» DATA FOR ANALYSIS:
━━━━
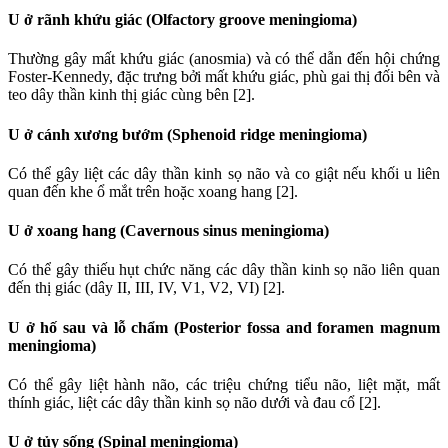
U ở rãnh khứu giác (Olfactory groove meningioma)
Thường gây mất khứu giác (anosmia) và có thể dẫn đến hội chứng
Foster-Kennedy, đặc trưng bởi mất khứu giác, phù gai thị đối bên và
teo dây thần kinh thị giác cùng bên [2].
U ở cánh xương bướm (Sphenoid ridge meningioma)
Có thể gây liệt các dây thần kinh sọ não và co giật nếu khối u liên
quan đến khe ổ mắt trên hoặc xoang hang [2].
U ở xoang hang (Cavernous sinus meningioma)
Có thể gây thiếu hụt chức năng các dây thần kinh sọ não liên quan
đến thị giác (dây II, III, IV, V1, V2, VI) [2].
U ở hố sau và lỗ chẩm (Posterior fossa and foramen magnum
meningioma)
Có thể gây liệt hành não, các triệu chứng tiểu não, liệt mặt, mất
thính giác, liệt các dây thần kinh sọ não dưới và đau cổ [2].
U ở tủy sống (Spinal meningioma)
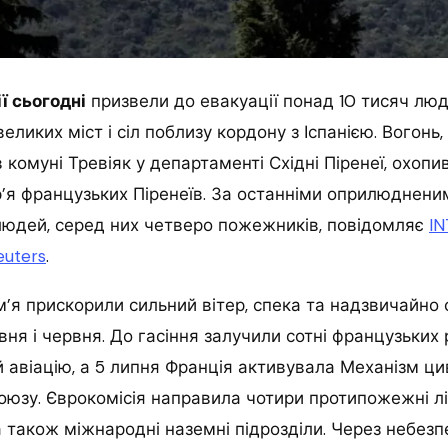
ї сьогодні
призвели до евакуації понад 10 тисяч люд
еликих міст і сіл поблизу кордону з Іспанією. Вогонь
в комуні Тревіяк у департаменті Східні Піренеї, охоп
р’я французьких Піренеїв. За останніми оприлюднени
людей, серед них четверо пожежників, повідомляє
IN
euters
.
я прискорили сильний вітер, спека та надзвичайно 
вня і червня. До гасіння залучили сотні французьких 
й авіацію, а 5 липня Франція активувала Механізм ци
юзу. Єврокомісія направила чотири протипожежні літ
 а також міжнародні наземні підрозділи. Через небезп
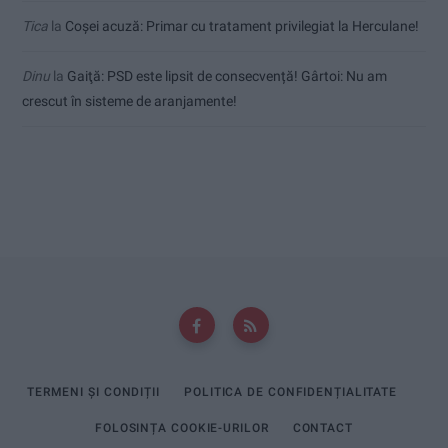
Tica
la
Coșei acuză: Primar cu tratament privilegiat la Herculane!
Dinu
la
Gaiţă: PSD este lipsit de consecvență! Gârtoi: Nu am
crescut în sisteme de aranjamente!
TERMENI ȘI CONDIȚII
POLITICA DE CONFIDENȚIALITATE
FOLOSINȚA COOKIE-URILOR
CONTACT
━━━━
» TASK DETAILS: Read the data above and pull out each line that holds the string "французьких".

» SOLUTION TO THIS TASK:
р’я французьких Піренеїв. За останніми оприлюднени
вня і червня. До гасіння залучили сотні французьких 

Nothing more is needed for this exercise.